Find every line in the records that contains the word "myocardium" and copy each one.

[GIVEN INFORMATION]:
* BEGIN *
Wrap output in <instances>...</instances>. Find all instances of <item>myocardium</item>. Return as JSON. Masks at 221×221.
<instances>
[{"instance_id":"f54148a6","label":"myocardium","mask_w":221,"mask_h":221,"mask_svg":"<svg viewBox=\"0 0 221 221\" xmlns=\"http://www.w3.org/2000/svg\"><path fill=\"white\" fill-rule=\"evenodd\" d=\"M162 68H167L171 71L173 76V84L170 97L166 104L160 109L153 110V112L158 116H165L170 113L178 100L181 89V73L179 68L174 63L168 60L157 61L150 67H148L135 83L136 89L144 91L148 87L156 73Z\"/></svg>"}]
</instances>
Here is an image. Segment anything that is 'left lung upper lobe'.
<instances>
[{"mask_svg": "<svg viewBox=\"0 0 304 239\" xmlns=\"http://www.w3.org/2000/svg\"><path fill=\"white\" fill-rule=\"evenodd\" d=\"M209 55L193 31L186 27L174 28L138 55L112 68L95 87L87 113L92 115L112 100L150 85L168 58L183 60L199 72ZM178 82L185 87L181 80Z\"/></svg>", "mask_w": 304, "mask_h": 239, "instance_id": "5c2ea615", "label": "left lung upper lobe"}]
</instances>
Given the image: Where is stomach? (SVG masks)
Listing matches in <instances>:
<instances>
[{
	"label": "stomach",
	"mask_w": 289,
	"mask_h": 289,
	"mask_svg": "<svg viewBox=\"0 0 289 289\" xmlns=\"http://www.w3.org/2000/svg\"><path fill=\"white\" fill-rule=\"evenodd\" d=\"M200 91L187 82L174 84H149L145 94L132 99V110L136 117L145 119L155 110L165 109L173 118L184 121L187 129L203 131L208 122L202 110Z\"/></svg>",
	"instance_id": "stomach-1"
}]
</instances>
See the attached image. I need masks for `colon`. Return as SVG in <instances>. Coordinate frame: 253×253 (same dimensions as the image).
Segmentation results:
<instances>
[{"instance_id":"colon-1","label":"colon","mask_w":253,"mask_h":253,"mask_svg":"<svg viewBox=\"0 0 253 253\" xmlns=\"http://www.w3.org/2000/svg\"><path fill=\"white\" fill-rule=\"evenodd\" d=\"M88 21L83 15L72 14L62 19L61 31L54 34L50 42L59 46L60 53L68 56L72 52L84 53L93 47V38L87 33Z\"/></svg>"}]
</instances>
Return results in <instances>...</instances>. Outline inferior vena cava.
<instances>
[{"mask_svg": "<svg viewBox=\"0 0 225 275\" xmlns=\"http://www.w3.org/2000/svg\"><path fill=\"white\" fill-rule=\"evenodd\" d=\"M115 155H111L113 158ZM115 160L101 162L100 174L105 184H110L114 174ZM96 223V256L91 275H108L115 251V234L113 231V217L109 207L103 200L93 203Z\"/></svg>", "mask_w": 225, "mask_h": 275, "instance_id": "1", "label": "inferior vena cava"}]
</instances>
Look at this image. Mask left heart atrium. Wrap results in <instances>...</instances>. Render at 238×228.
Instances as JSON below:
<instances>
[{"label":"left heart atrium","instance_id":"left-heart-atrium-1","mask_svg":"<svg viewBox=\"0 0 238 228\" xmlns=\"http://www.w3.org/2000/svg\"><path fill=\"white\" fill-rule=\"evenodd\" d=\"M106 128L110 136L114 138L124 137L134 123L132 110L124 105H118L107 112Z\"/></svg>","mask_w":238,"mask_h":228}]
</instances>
* END *
[TASK ANSWER]:
Wrap output in <instances>...</instances>. Find all instances of <item>myocardium</item>. Return as JSON. Masks at 221×221.
[{"instance_id":"f54148a6","label":"myocardium","mask_w":221,"mask_h":221,"mask_svg":"<svg viewBox=\"0 0 221 221\" xmlns=\"http://www.w3.org/2000/svg\"><path fill=\"white\" fill-rule=\"evenodd\" d=\"M162 68H167L171 71L173 76V84L170 97L166 104L160 109L153 110V112L158 116H165L170 113L178 100L181 89V73L179 68L174 63L168 60L157 61L150 67H148L135 83L136 89L144 91L148 87L156 73Z\"/></svg>"}]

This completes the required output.